According to the news report on the Western Health Trust settlement, in what year did Larry Furlong first become depressed?

Text provided:
****************
The widow of a man who took his own life after being accused by a psychiatrist of “faking” mental illness has reached a financial settlement with the Western Health Trust.

Kathleen Furlong returned from work to find her husband Larry’s body at their home at Whaley Terrace in Enniskillen, less than 24 hours after he was discharged from the Tyrone and Fermanagh Hospital.

The father of two had hanged himself.

Mrs. Furlong sued hospital managers at the Western Health Trust for medical negligence. The case was due to be heard in January but the Trust settled out of court. It paid her an undisclosed sum of money while still refusing to accept any responsibility for her husband’s death.

However, Mrs. Furlong points out: “They would not have paid me the money had they been in the right, had they not been responsible for my husband’s death. That’s how I feel.

“He went into the clinic to be looked after and they told him he was faking it, yet he was suffering from depression,” she recalls.

Her husband first became depressed in 1992.

“He was sick for around six months and we didn’t know what was going on but he was diagnosed with depression,” she explains.
****************
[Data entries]
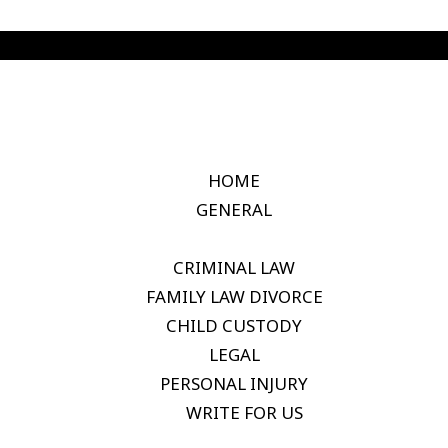
HOME
GENERAL
CRIMINAL LAW
FAMILY LAW DIVORCE
CHILD CUSTODY
LEGAL
PERSONAL INJURY
WRITE FOR US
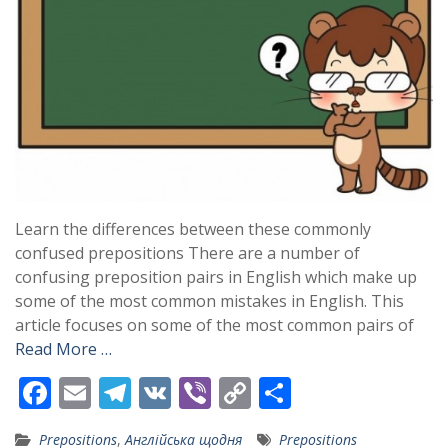
Learn the differences between these commonly
confused prepositions There are a number of
confusing preposition pairs in English which make up
some of the most common mistakes in English. This
article focuses on some of the most common pairs of
Read More …
F
E
T
V
Vi
C
S
ac
m
el
K
b
o
h
Prepositions
,
Англійська щодня
Prepositions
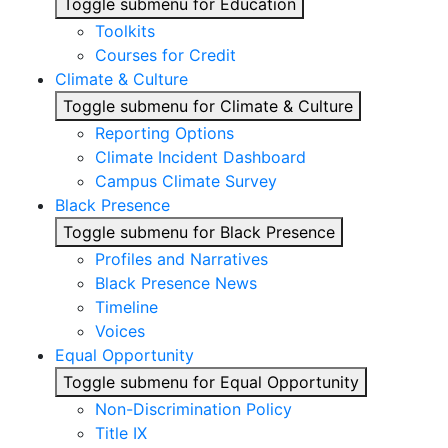
Toggle submenu for Education
Toolkits
Courses for Credit
Climate & Culture
Toggle submenu for Climate & Culture
Reporting Options
Climate Incident Dashboard
Campus Climate Survey
Black Presence
Toggle submenu for Black Presence
Profiles and Narratives
Black Presence News
Timeline
Voices
Equal Opportunity
Toggle submenu for Equal Opportunity
Non-Discrimination Policy
Title IX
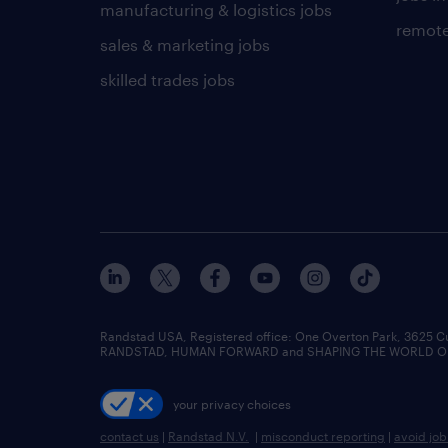
manufacturing & logistics jobs
remote
sales & marketing jobs
skilled trades jobs
Randstad USA, Registered office:​ One Overton Park, 3625 C
RANDSTAD, HUMAN FORWARD and SHAPING THE WORLD OF WO
your privacy choices
contact us
|
Randstad N.V.
|
misconduct reporting
|
avoid jo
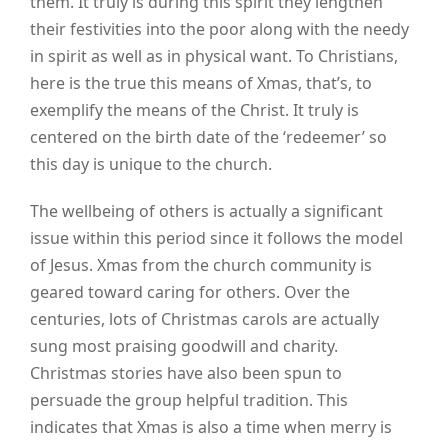
them. It truly is during this spirit they lengthen
their festivities into the poor along with the needy
in spirit as well as in physical want. To Christians,
here is the true this means of Xmas, that’s, to
exemplify the means of the Christ. It truly is
centered on the birth date of the ‘redeemer’ so
this day is unique to the church.
The wellbeing of others is actually a significant
issue within this period since it follows the model
of Jesus. Xmas from the church community is
geared toward caring for others. Over the
centuries, lots of Christmas carols are actually
sung most praising goodwill and charity.
Christmas stories have also been spun to
persuade the group helpful tradition. This
indicates that Xmas is also a time when merry is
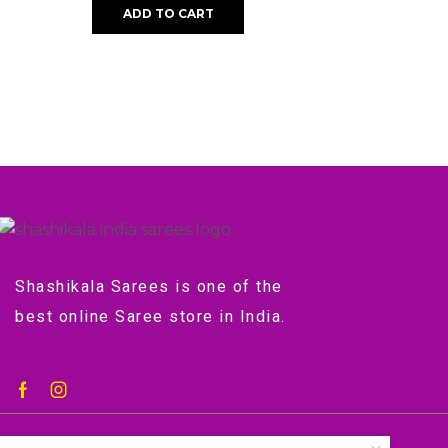
ADD TO CART
Shashikala Sarees is one of the
best online Saree store in India.
©2018-2024 by shashikala.org.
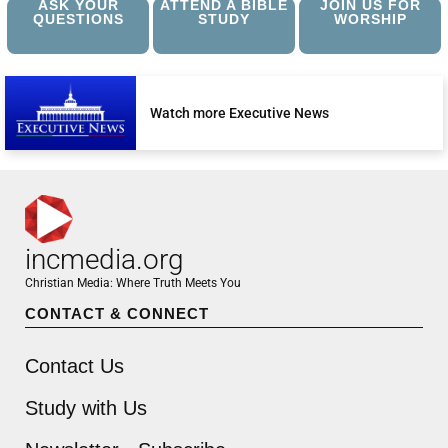
ASK YOUR
ATTEND A BIBLE
JOIN US FOR
QUESTIONS
STUDY
WORSHIP
Watch more Executive News
incmedia.org
Christian Media: Where Truth Meets You
CONTACT & CONNECT
Contact Us
Study with Us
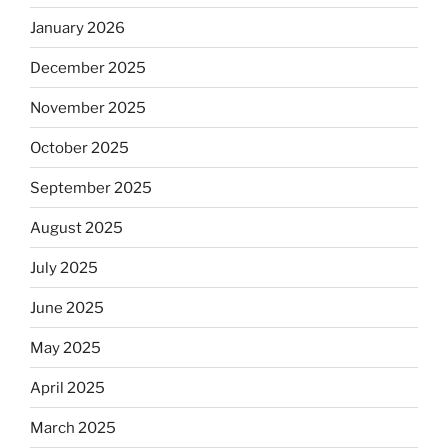
January 2026
December 2025
November 2025
October 2025
September 2025
August 2025
July 2025
June 2025
May 2025
April 2025
March 2025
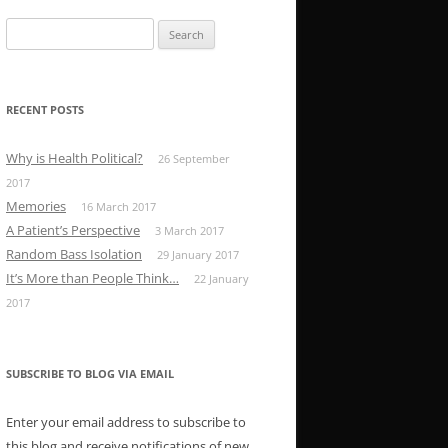
Search
for:
RECENT POSTS
Why is Health Political?
26 September
2017
Memories
16 March 2017
A Patient’s Perspective
3 March 2017
Random Bass Isolation
29 January 2017
It’s More than People Think…
22 January
2017
SUBSCRIBE TO BLOG VIA EMAIL
Enter your email address to subscribe to
this blog and receive notifications of new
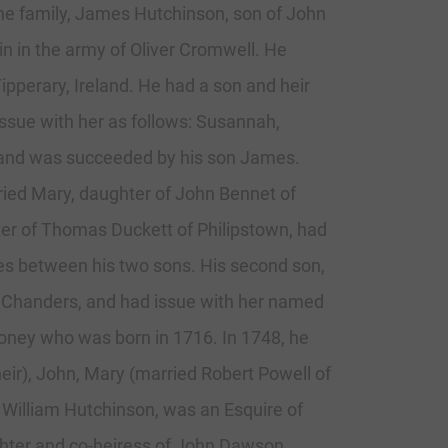
 the family, James Hutchinson, son of John
n in the army of Oliver Cromwell. He
pperary, Ireland. He had a son and heir
ssue with her as follows: Susannah,
 and was succeeded by his son James.
ied Mary, daughter of John Bennet of
hter of Thomas Duckett of Philipstown, had
tes between his two sons. His second son,
l Chanders, and had issue with her named
money who was born in 1716. In 1748, he
heir), John, Mary (married Robert Powell of
 William Hutchinson, was an Esquire of
ghter and co-heiress of John Dawson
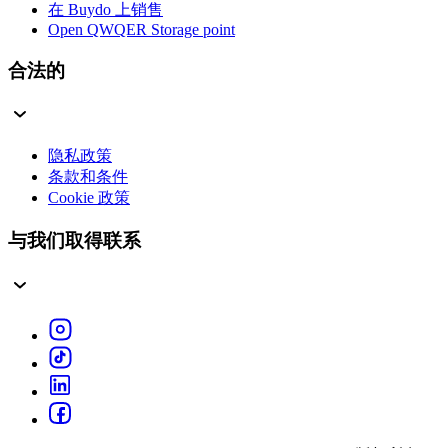
在 Buydo 上销售
Open QWQER Storage point
合法的
隐私政策
条款和条件
Cookie 政策
与我们取得联系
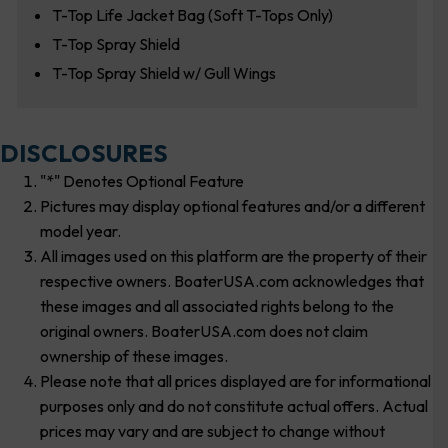
T-Top Life Jacket Bag (Soft T-Tops Only)
T-Top Spray Shield
T-Top Spray Shield w/ Gull Wings
DISCLOSURES
"*" Denotes Optional Feature
Pictures may display optional features and/or a different
model year.
All images used on this platform are the property of their
respective owners. BoaterUSA.com acknowledges that
these images and all associated rights belong to the
original owners. BoaterUSA.com does not claim
ownership of these images.
Please note that all prices displayed are for informational
purposes only and do not constitute actual offers. Actual
prices may vary and are subject to change without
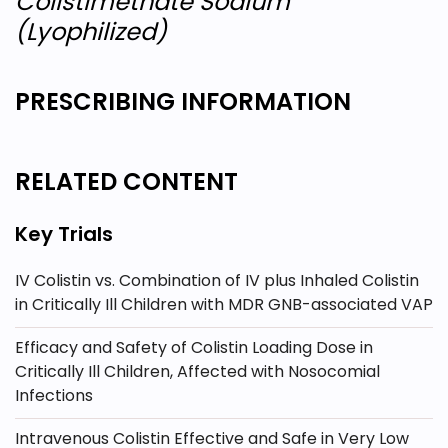
Colistimethate Sodium
(Lyophilized)
PRESCRIBING INFORMATION
RELATED CONTENT
Key Trials
IV Colistin vs. Combination of IV plus Inhaled Colistin
in Critically Ill Children with MDR GNB-associated VAP
Efficacy and Safety of Colistin Loading Dose in
Critically Ill Children, Affected with Nosocomial
Infections
Intravenous Colistin Effective and Safe in Very Low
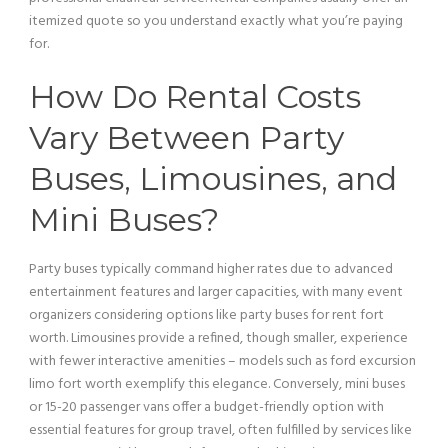
itemized quote so you understand exactly what you’re paying
for.
How Do Rental Costs
Vary Between Party
Buses, Limousines, and
Mini
Buses?
Party buses typically command higher rates due to advanced
entertainment features and larger capacities, with many event
organizers considering options like party buses for rent fort
worth. Limousines provide a refined, though smaller, experience
with fewer interactive amenities – models such as
ford excursion
limo fort worth exemplify this elegance. Conversely,
mini
buses
or 15-20
passenger
vans offer a budget-friendly option with
essential features for
group travel
, often fulfilled by services like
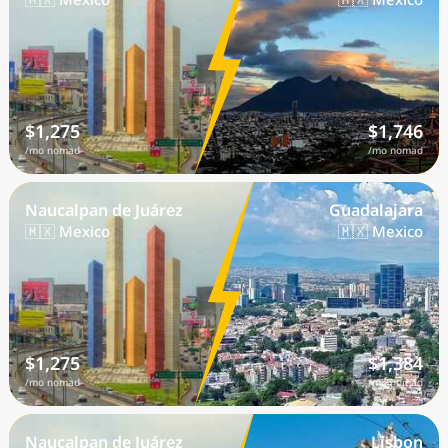
$1,275
$1,746
/mo nomad
/mo nomad
Naucalpan de Juárez
Guadalajara
🇲🇽 Mexico
🇲🇽 Mexico
$1,275
$1,384
/mo nomad
/mo nomad
Naucalpan de Juárez
Lisbon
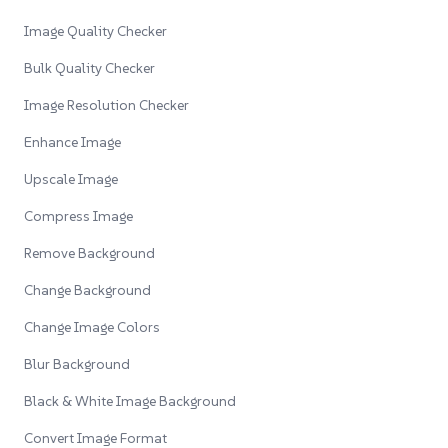
Image Quality Checker
Bulk Quality Checker
Image Resolution Checker
Enhance Image
Upscale Image
Compress Image
Remove Background
Change Background
Change Image Colors
Blur Background
Black & White Image Background
Convert Image Format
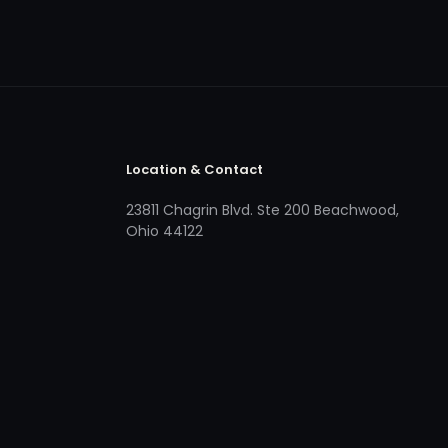
Location & Contact
23811 Chagrin Blvd. Ste 200 Beachwood,
Ohio 44122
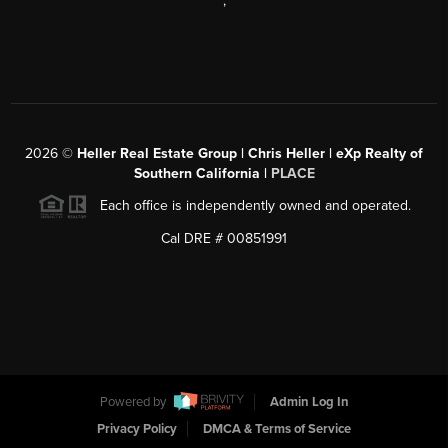
,
2026
©
Heller Real Estate Group | Chris Heller | eXp Realty of
Southern California |
PLACE
Each office is independently owned and operated.
Cal DRE # 00851991
Powered by
Admin Log In
Privacy Policy
DMCA & Terms of Service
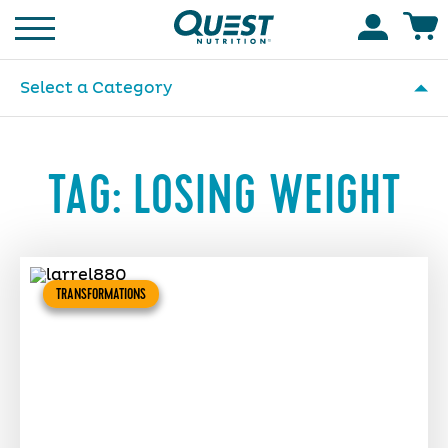
Homepage
Accoun
Select a Category
TAG:
LOSING WEIGHT
TRANSFORMATIONS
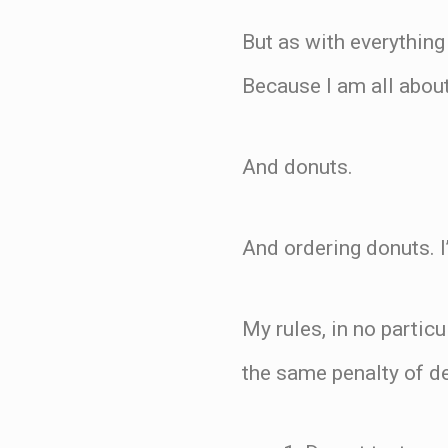
But as with everything
Because I am all about
And donuts.
And ordering donuts. I
My rules, in no particu
the same penalty of d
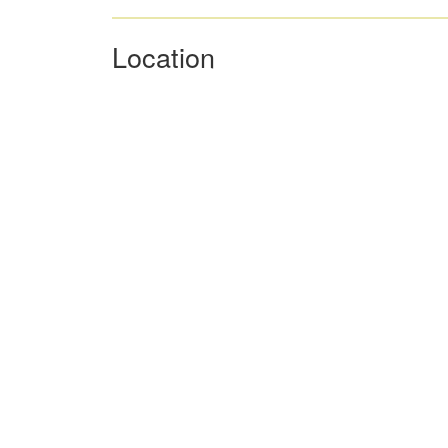
Location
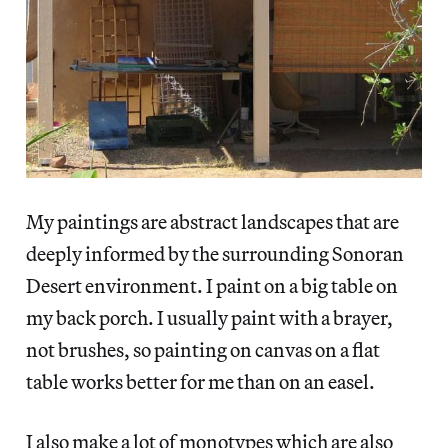
My paintings are abstract landscapes that are
deeply informed by the surrounding Sonoran
Desert environment. I paint on a big table on
my back porch. I usually paint with a brayer,
not brushes, so painting on canvas on a flat
table works better for me than on an easel.
I also make a lot of monotypes which are also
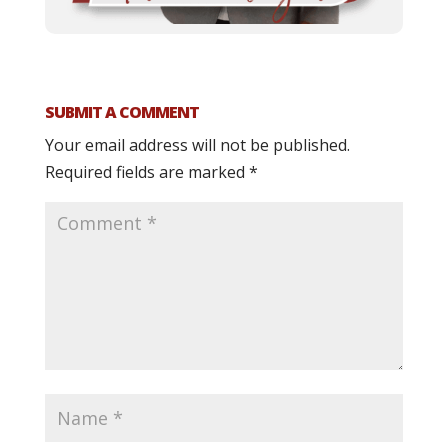
SUBMIT A COMMENT
Your email address will not be published.
Required fields are marked
*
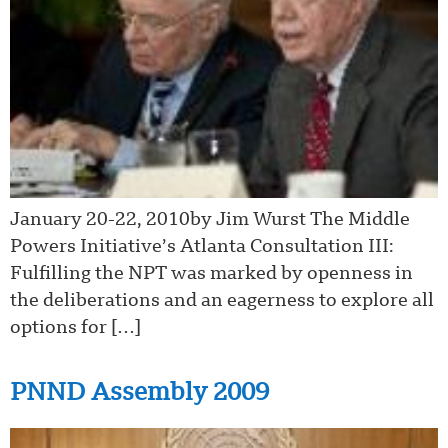
January 20-22, 2010by Jim Wurst The Middle
Powers Initiative’s Atlanta Consultation III:
Fulfilling the NPT was marked by openness in
the deliberations and an eagerness to explore all
options for […]
PNND Assembly 2009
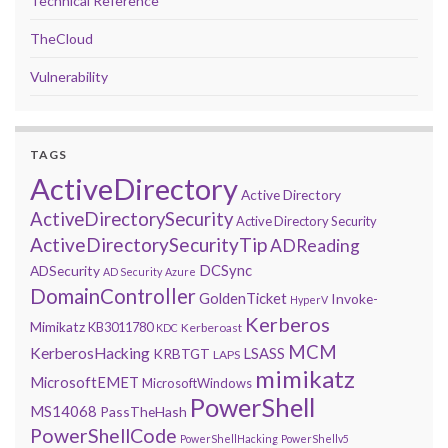
Technical Reference
TheCloud
Vulnerability
TAGS
ActiveDirectory
Active Directory
ActiveDirectorySecurity
Active Directory Security
ActiveDirectorySecurityTip
ADReading
DCSync
ADSecurity
AD Security
Azure
DomainController
GoldenTicket
Invoke-
HyperV
Kerberos
Mimikatz
KB3011780
Kerberoast
KDC
MCM
KerberosHacking
LSASS
KRBTGT
LAPS
mimikatz
MicrosoftEMET
MicrosoftWindows
PowerShell
MS14068
PassTheHash
PowerShellCode
PowerShellHacking
PowerShellv5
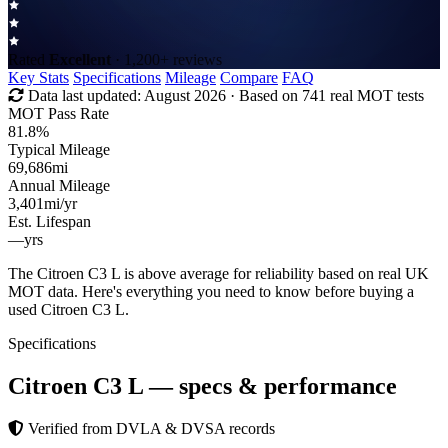
Rated
Excellent
· 1,200+ reviews
Key Stats
Specifications
Mileage
Compare
FAQ
Data last updated:
August 2026
· Based on 741 real MOT tests
MOT Pass Rate
81.8%
Typical Mileage
69,686
mi
Annual Mileage
3,401
mi/yr
Est. Lifespan
—
yrs
The Citroen C3 L is above average for reliability based on real UK
MOT data. Here's everything you need to know before buying a
used Citroen C3 L.
Specifications
Citroen C3 L
— specs & performance
Verified from DVLA & DVSA records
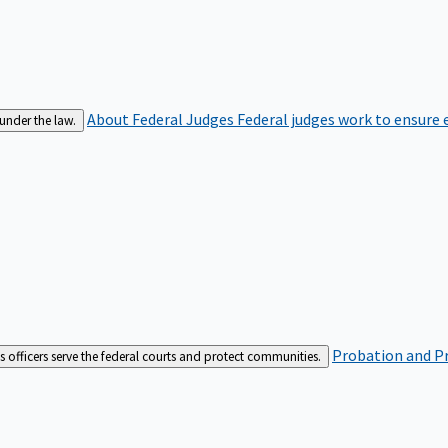
About Federal Judges
Federal judges work to ensure e
 under the law.
Probation and Pr
es officers serve the federal courts and protect communities.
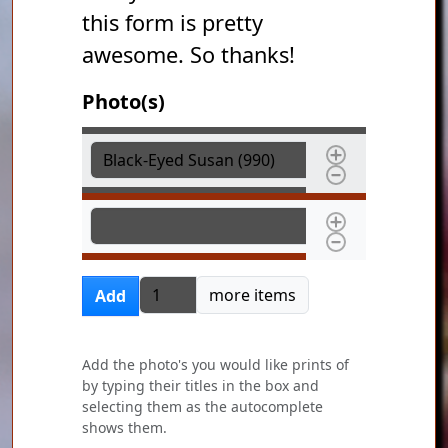
this form is pretty
awesome. So thanks!
Photo(s)
Photo(s)
Photo(s)
Add more items
more items
Add
Add the photo's you would like prints of
by typing their titles in the box and
selecting them as the autocomplete
shows them.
****************
Result of this task:
1992